MATERIAL PROVIDED:
+++
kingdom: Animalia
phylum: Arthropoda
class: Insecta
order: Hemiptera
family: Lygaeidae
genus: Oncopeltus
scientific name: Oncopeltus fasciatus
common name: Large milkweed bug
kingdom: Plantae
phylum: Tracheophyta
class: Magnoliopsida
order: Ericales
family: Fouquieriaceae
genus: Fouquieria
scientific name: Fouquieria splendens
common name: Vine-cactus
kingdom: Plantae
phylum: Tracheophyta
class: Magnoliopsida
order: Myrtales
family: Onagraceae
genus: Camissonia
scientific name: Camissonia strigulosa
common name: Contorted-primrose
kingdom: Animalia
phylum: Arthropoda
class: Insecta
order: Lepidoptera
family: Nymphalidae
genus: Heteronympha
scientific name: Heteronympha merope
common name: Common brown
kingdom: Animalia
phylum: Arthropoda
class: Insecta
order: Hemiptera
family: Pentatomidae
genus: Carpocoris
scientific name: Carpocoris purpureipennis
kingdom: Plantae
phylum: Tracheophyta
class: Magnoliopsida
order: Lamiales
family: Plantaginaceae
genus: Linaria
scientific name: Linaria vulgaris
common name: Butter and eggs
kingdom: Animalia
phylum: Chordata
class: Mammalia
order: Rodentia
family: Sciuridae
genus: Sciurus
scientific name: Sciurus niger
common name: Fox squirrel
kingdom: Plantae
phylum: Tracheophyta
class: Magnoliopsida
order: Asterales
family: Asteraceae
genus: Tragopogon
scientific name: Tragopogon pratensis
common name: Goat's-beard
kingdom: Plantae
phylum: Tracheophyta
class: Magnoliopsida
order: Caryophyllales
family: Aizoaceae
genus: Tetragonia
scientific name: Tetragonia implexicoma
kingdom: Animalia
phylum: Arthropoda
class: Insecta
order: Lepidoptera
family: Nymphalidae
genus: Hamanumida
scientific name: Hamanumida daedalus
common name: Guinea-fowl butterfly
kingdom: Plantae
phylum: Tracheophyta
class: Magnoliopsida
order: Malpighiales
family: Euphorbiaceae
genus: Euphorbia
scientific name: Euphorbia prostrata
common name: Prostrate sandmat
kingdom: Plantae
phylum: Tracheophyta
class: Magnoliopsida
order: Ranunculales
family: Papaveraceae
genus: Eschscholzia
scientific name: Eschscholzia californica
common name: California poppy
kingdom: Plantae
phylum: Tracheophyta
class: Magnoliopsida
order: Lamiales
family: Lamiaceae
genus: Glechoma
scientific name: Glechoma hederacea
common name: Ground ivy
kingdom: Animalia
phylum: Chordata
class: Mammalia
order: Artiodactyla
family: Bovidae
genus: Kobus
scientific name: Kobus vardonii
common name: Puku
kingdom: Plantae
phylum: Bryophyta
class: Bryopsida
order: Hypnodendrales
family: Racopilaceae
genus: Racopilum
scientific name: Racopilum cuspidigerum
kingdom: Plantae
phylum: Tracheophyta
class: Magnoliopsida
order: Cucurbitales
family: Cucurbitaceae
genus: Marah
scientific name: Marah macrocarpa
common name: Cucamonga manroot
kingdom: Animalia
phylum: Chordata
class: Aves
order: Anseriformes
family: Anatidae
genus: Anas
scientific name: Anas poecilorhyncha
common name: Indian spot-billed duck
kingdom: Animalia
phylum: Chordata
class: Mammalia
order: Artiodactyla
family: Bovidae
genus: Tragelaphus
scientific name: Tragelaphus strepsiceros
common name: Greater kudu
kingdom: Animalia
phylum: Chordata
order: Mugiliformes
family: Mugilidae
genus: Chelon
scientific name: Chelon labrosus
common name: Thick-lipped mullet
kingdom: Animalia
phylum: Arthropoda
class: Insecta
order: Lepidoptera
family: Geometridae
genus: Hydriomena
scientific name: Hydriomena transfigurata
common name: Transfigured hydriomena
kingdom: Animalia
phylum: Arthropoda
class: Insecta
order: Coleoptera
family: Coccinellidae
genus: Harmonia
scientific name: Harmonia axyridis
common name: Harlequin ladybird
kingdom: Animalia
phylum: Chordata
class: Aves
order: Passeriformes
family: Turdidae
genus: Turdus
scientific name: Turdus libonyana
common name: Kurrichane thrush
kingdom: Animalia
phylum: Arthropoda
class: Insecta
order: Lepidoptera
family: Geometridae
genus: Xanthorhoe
+++
Rewrite the lines of every row above as one numbered list, leaving out any blank lines.

RESULT OF THIS TASK:
1. kingdom: Animalia
2. phylum: Arthropoda
3. class: Insecta
4. order: Hemiptera
5. family: Lygaeidae
6. genus: Oncopeltus
7. scientific name: Oncopeltus fasciatus
8. common name: Large milkweed bug
9. kingdom: Plantae
10. phylum: Tracheophyta
11. class: Magnoliopsida
12. order: Ericales
13. family: Fouquieriaceae
14. genus: Fouquieria
15. scientific name: Fouquieria splendens
16. common name: Vine-cactus
17. kingdom: Plantae
18. phylum: Tracheophyta
19. class: Magnoliopsida
20. order: Myrtales
21. family: Onagraceae
22. genus: Camissonia
23. scientific name: Camissonia strigulosa
24. common name: Contorted-primrose
25. kingdom: Animalia
26. phylum: Arthropoda
27. class: Insecta
28. order: Lepidoptera
29. family: Nymphalidae
30. genus: Heteronympha
31. scientific name: Heteronympha merope
32. common name: Common brown
33. kingdom: Animalia
34. phylum: Arthropoda
35. class: Insecta
36. order: Hemiptera
37. family: Pentatomidae
38. genus: Carpocoris
39. scientific name: Carpocoris purpureipennis
40. kingdom: Plantae
41. phylum: Tracheophyta
42. class: Magnoliopsida
43. order: Lamiales
44. family: Plantaginaceae
45. genus: Linaria
46. scientific name: Linaria vulgaris
47. common name: Butter and eggs
48. kingdom: Animalia
49. phylum: Chordata
50. class: Mammalia
51. order: Rodentia
52. family: Sciuridae
53. genus: Sciurus
54. scientific name: Sciurus niger
55. common name: Fox squirrel
56. kingdom: Plantae
57. phylum: Tracheophyta
58. class: Magnoliopsida
59. order: Asterales
60. family: Asteraceae
61. genus: Tragopogon
62. scientific name: Tragopogon pratensis
63. common name: Goat's-beard
64. kingdom: Plantae
65. phylum: Tracheophyta
66. class: Magnoliopsida
67. order: Caryophyllales
68. family: Aizoaceae
69. genus: Tetragonia
70. scientific name: Tetragonia implexicoma
71. kingdom: Animalia
72. phylum: Arthropoda
73. class: Insecta
74. order: Lepidoptera
75. family: Nymphalidae
76. genus: Hamanumida
77. scientific name: Hamanumida daedalus
78. common name: Guinea-fowl butterfly
79. kingdom: Plantae
80. phylum: Tracheophyta
81. class: Magnoliopsida
82. order: Malpighiales
83. family: Euphorbiaceae
84. genus: Euphorbia
85. scientific name: Euphorbia prostrata
86. common name: Prostrate sandmat
87. kingdom: Plantae
88. phylum: Tracheophyta
89. class: Magnoliopsida
90. order: Ranunculales
91. family: Papaveraceae
92. genus: Eschscholzia
93. scientific name: Eschscholzia californica
94. common name: California poppy
95. kingdom: Plantae
96. phylum: Tracheophyta
97. class: Magnoliopsida
98. order: Lamiales
99. family: Lamiaceae
100. genus: Glechoma
101. scientific name: Glechoma hederacea
102. common name: Ground ivy
103. kingdom: Animalia
104. phylum: Chordata
105. class: Mammalia
106. order: Artiodactyla
107. family: Bovidae
108. genus: Kobus
109. scientific name: Kobus vardonii
110. common name: Puku
111. kingdom: Plantae
112. phylum: Bryophyta
113. class: Bryopsida
114. order: Hypnodendrales
115. family: Racopilaceae
116. genus: Racopilum
117. scientific name: Racopilum cuspidigerum
118. kingdom: Plantae
119. phylum: Tracheophyta
120. class: Magnoliopsida
121. order: Cucurbitales
122. family: Cucurbitaceae
123. genus: Marah
124. scientific name: Marah macrocarpa
125. common name: Cucamonga manroot
126. kingdom: Animalia
127. phylum: Chordata
128. class: Aves
129. order: Anseriformes
130. family: Anatidae
131. genus: Anas
132. scientific name: Anas poecilorhyncha
133. common name: Indian spot-billed duck
134. kingdom: Animalia
135. phylum: Chordata
136. class: Mammalia
137. order: Artiodactyla
138. family: Bovidae
139. genus: Tragelaphus
140. scientific name: Tragelaphus strepsiceros
141. common name: Greater kudu
142. kingdom: Animalia
143. phylum: Chordata
144. order: Mugiliformes
145. family: Mugilidae
146. genus: Chelon
147. scientific name: Chelon labrosus
148. common name: Thick-lipped mullet
149. kingdom: Animalia
150. phylum: Arthropoda
151. class: Insecta
152. order: Lepidoptera
153. family: Geometridae
154. genus: Hydriomena
155. scientific name: Hydriomena transfigurata
156. common name: Transfigured hydriomena
157. kingdom: Animalia
158. phylum: Arthropoda
159. class: Insecta
160. order: Coleoptera
161. family: Coccinellidae
162. genus: Harmonia
163. scientific name: Harmonia axyridis
164. common name: Harlequin ladybird
165. kingdom: Animalia
166. phylum: Chordata
167. class: Aves
168. order: Passeriformes
169. family: Turdidae
170. genus: Turdus
171. scientific name: Turdus libonyana
172. common name: Kurrichane thrush
173. kingdom: Animalia
174. phylum: Arthropoda
175. class: Insecta
176. order: Lepidoptera
177. family: Geometridae
178. genus: Xanthorhoe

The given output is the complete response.